The past two days I have been attending the American Dorper Sheep Breeders Society Mid-American Show and Sale in Duncan, Oklahoma. This event is fairly close to where I live, meaning travel expenses are lower than if I went to other events.

Why do I attend this event? I am a sheep farmer raising Dorper sheep. Attending this event I have to opportunity to meet with and talk to other Dorper Sheep breeders. I study their animals and their bloodlines. As a sheep farmer I will need to purchase breeding rams for my farm every two to three years. I want to know what other sheep breeders raise that would benefit my breeding plans for my sheep.

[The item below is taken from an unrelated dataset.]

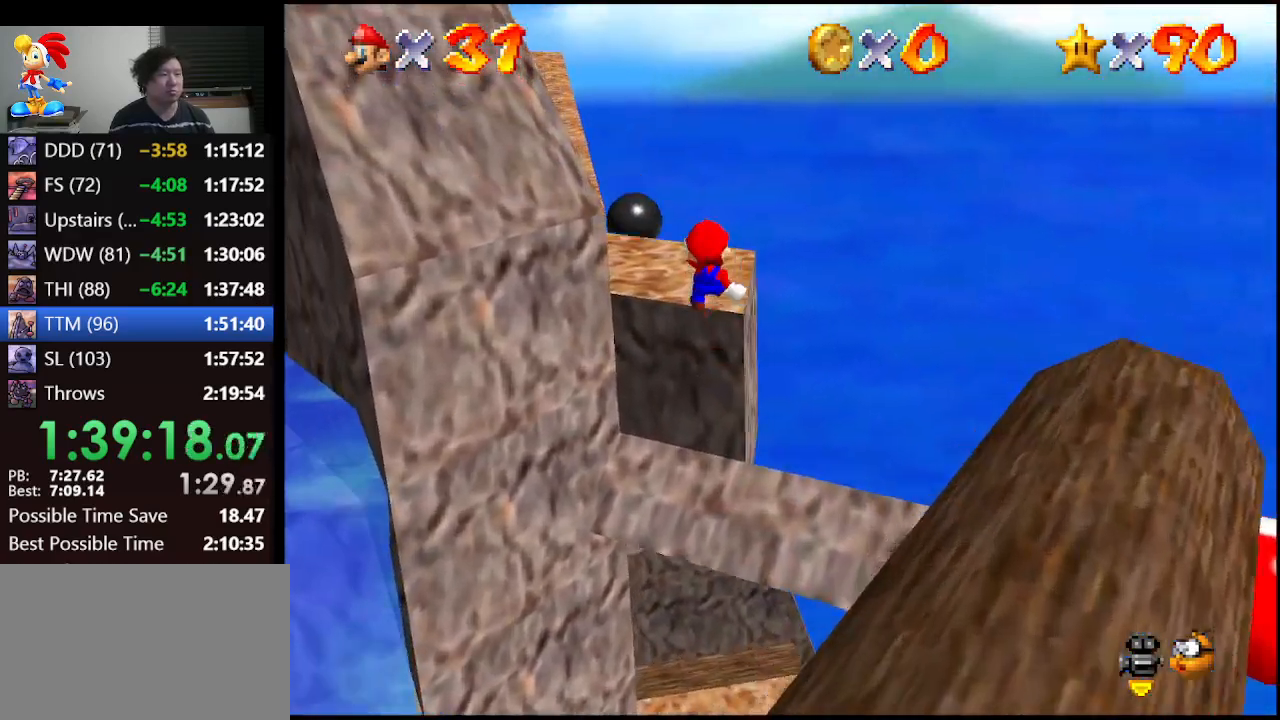
{"buttons": ["A"], "left_stick": "center", "events": [[33, "left_stick", "up-left"], [200, "left_stick", "down"], [433, "Z", "up"], [433, "left_stick", "center"]]}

It is an event that brings anxiety as I am very nervous in large crowds. This year the event was even more crowded. With the lifting of many of the moretoriams due to Covid-19, people were able to travel, show and sale their sheep from states that previously they had not been able to travel to. The event is also a large learning time for me to study sheep and bloodlines. I also get to connect with sheep farmers whose sheep I like and want to put their bloodlines in my flock. Sheep farmers are able to see what the sheep look like that others are breeding and what bloodlines they are using with their sheep.

Sheep farmers like looking at others sheep. Talk to each other about the influences in the sheep agriculture business. Mostly, they like to show they have the best sheep. Yes, the show is very competitive. When the sale day arrives, there are some sheep who fetch a very high price as there are sheep farmers wanting to improve their sheep, and bring in different bloodlines.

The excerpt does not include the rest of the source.